W rankingu „Blues Top” czasopisma „Twój Blues” znalazłaś się na drugim miejscu w kategorii „Osobowość roku”, tuż za sławnym Janem Chojnackim. Natomiast za tobą są takie znane osoby jak Ireneusz Dudek, Piotr Baron czy Wojciech Mann! Jest więc czego gratulować! To czytelnicy zgłaszają osoby nominowane. Poinformowano cię o tej nominacji wcześniej, przed ogłoszeniem wyników?

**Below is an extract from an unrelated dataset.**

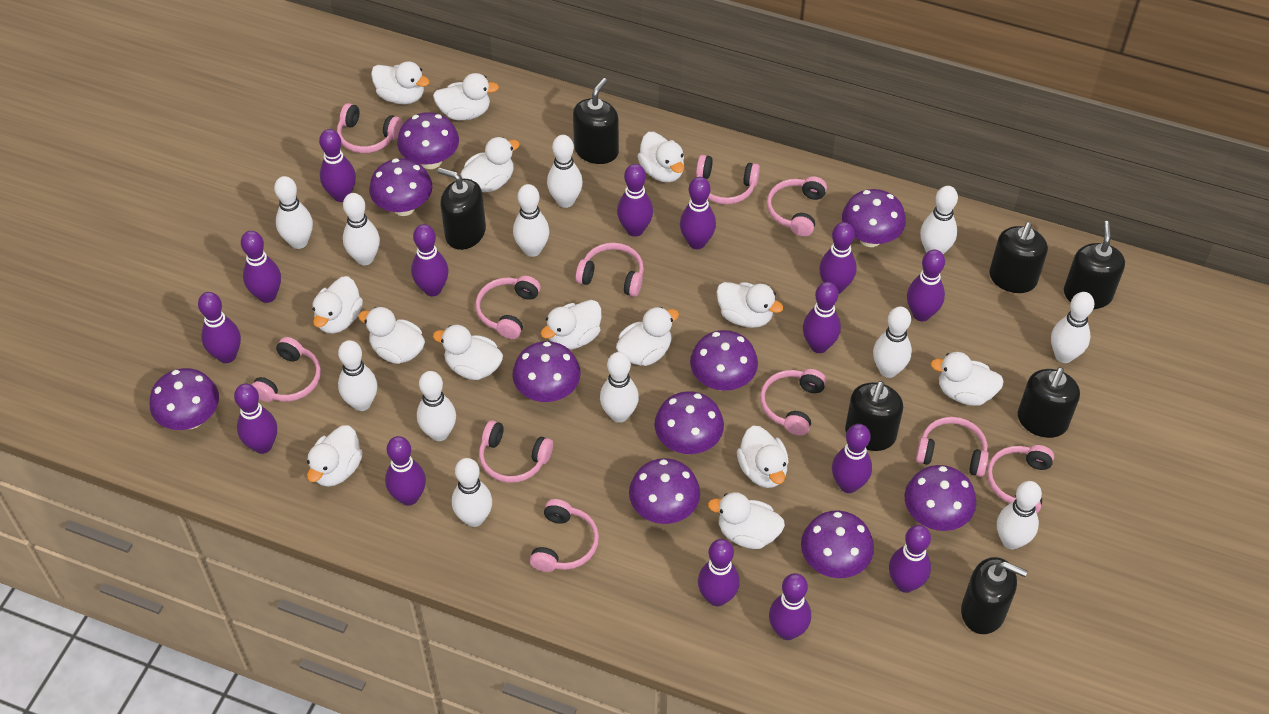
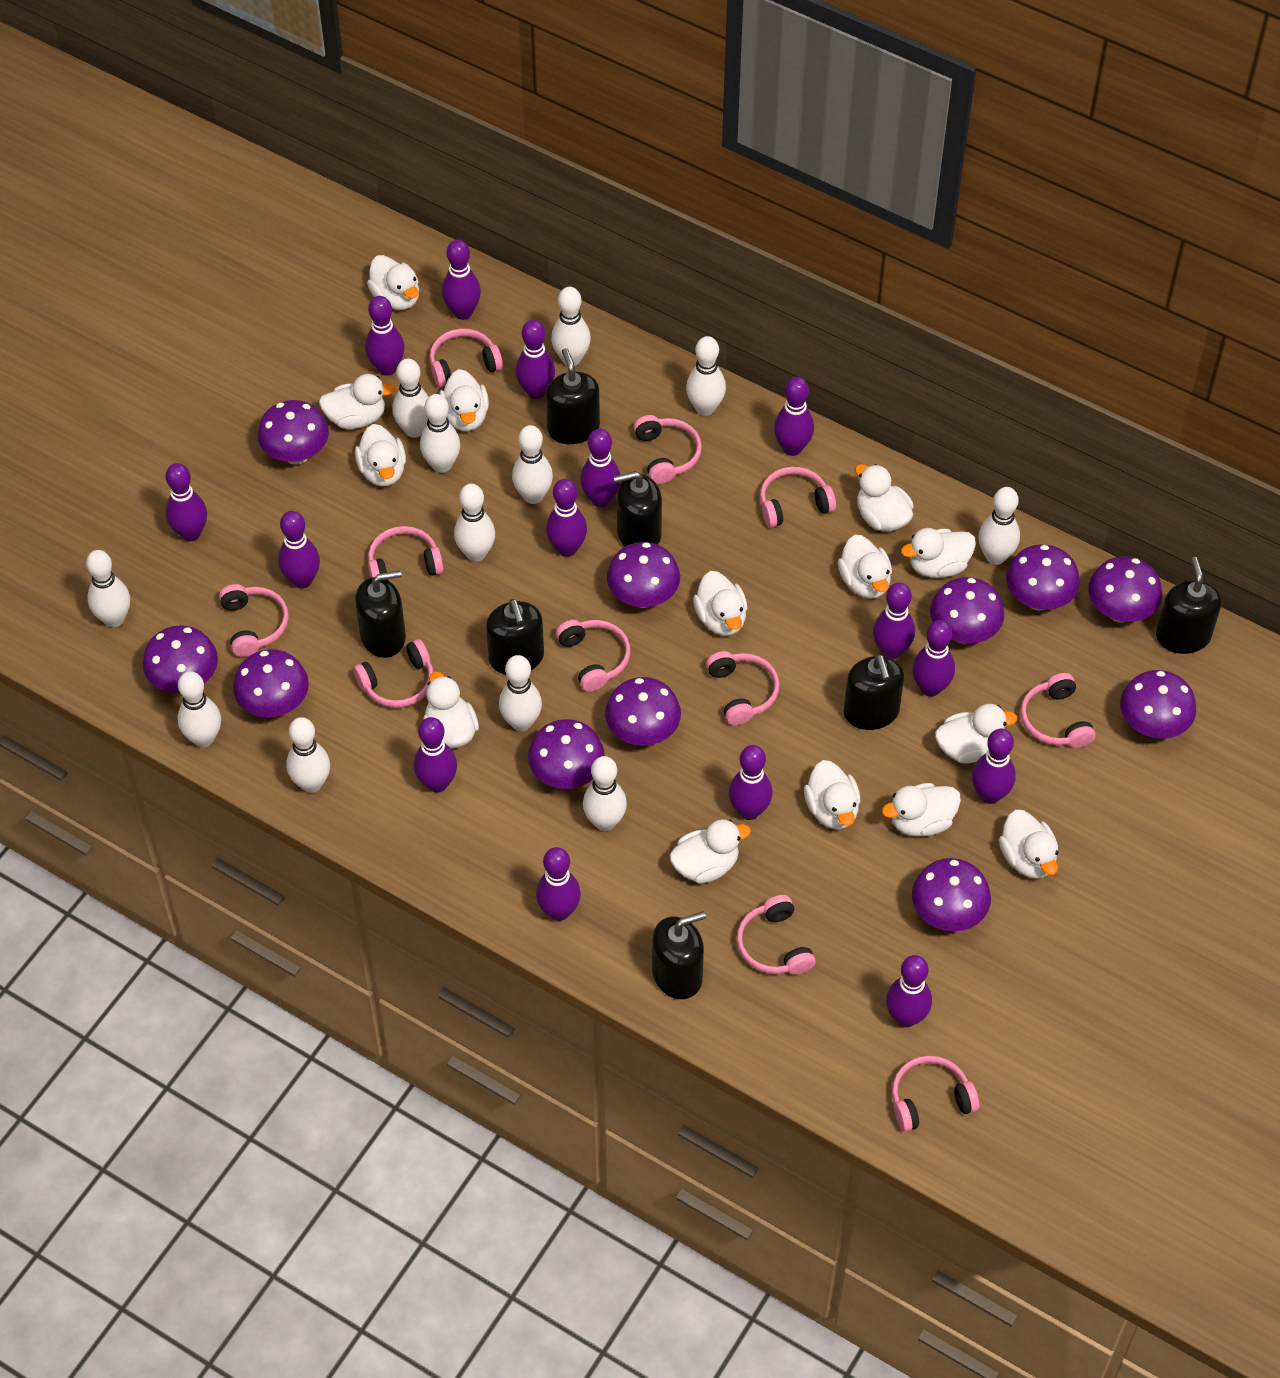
purple mushroom: [150,368,219,430] [369,158,433,216] [397,112,459,169] [512,341,580,402] [629,458,700,524] [655,391,724,454] [690,330,758,391] [801,511,874,578] [842,189,906,247] [905,465,976,531] = 10 -> [143,625,218,693] [233,649,309,717] [258,400,329,465] [528,719,605,789] [605,677,681,746] [607,542,680,608] [912,858,991,932] [930,577,1004,644] [1006,544,1080,610] [1088,556,1162,622] [1120,670,1196,739] = 11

Tak, to czytelnicy sami zgłaszają nominacje, ale nie mamy wcześniej żadnego wglądu do rankingu… Dowiedziałam się o wyróżnieniu dopiero po ogłoszeniu wyników.

Tym większa niespodzianka, prawda?

Tak! Naprawdę się tego nie spodziewałam! Tym bardziej, że to jest kwartalnik ogólnopolski, a więc środowisko ogólnopolskie, nie tylko Białystok… Kto by pomyślał, że także gdzieś tam w Polsce zostałam dostrzeżona?! Ogromne zaskoczenie – nigdy bym się tego nie spodziewała, tym bardziej, że znalazłam się w tym rankingu wśród takich osób! Zawsze się tam pojawiali Chojnacki, Mann, Baron i wiele innych znakomitych osobowości… A teraz ja?! To naprawdę niespodziewane!

Może to dlatego, że w 2016 roku dało się bardziej zauważyć twoją działalność związaną z organizowaniem koncertów bluesowych?

Chyba nie bardziej niż we wcześniejszych latach. Wydaje mi się, że przede wszystkim chodzi o Jesień z Bluesem. Wiadomo, że robię też inne koncerty, ale jednak to Jesień z Bluesem miała tu znaczenie, od kilku lat też się przecież pojawia w tym rankingu. Rok temu odbieraliśmy nagrodę za pierwsze miejsce w kategorii „Wydarzenie roku.”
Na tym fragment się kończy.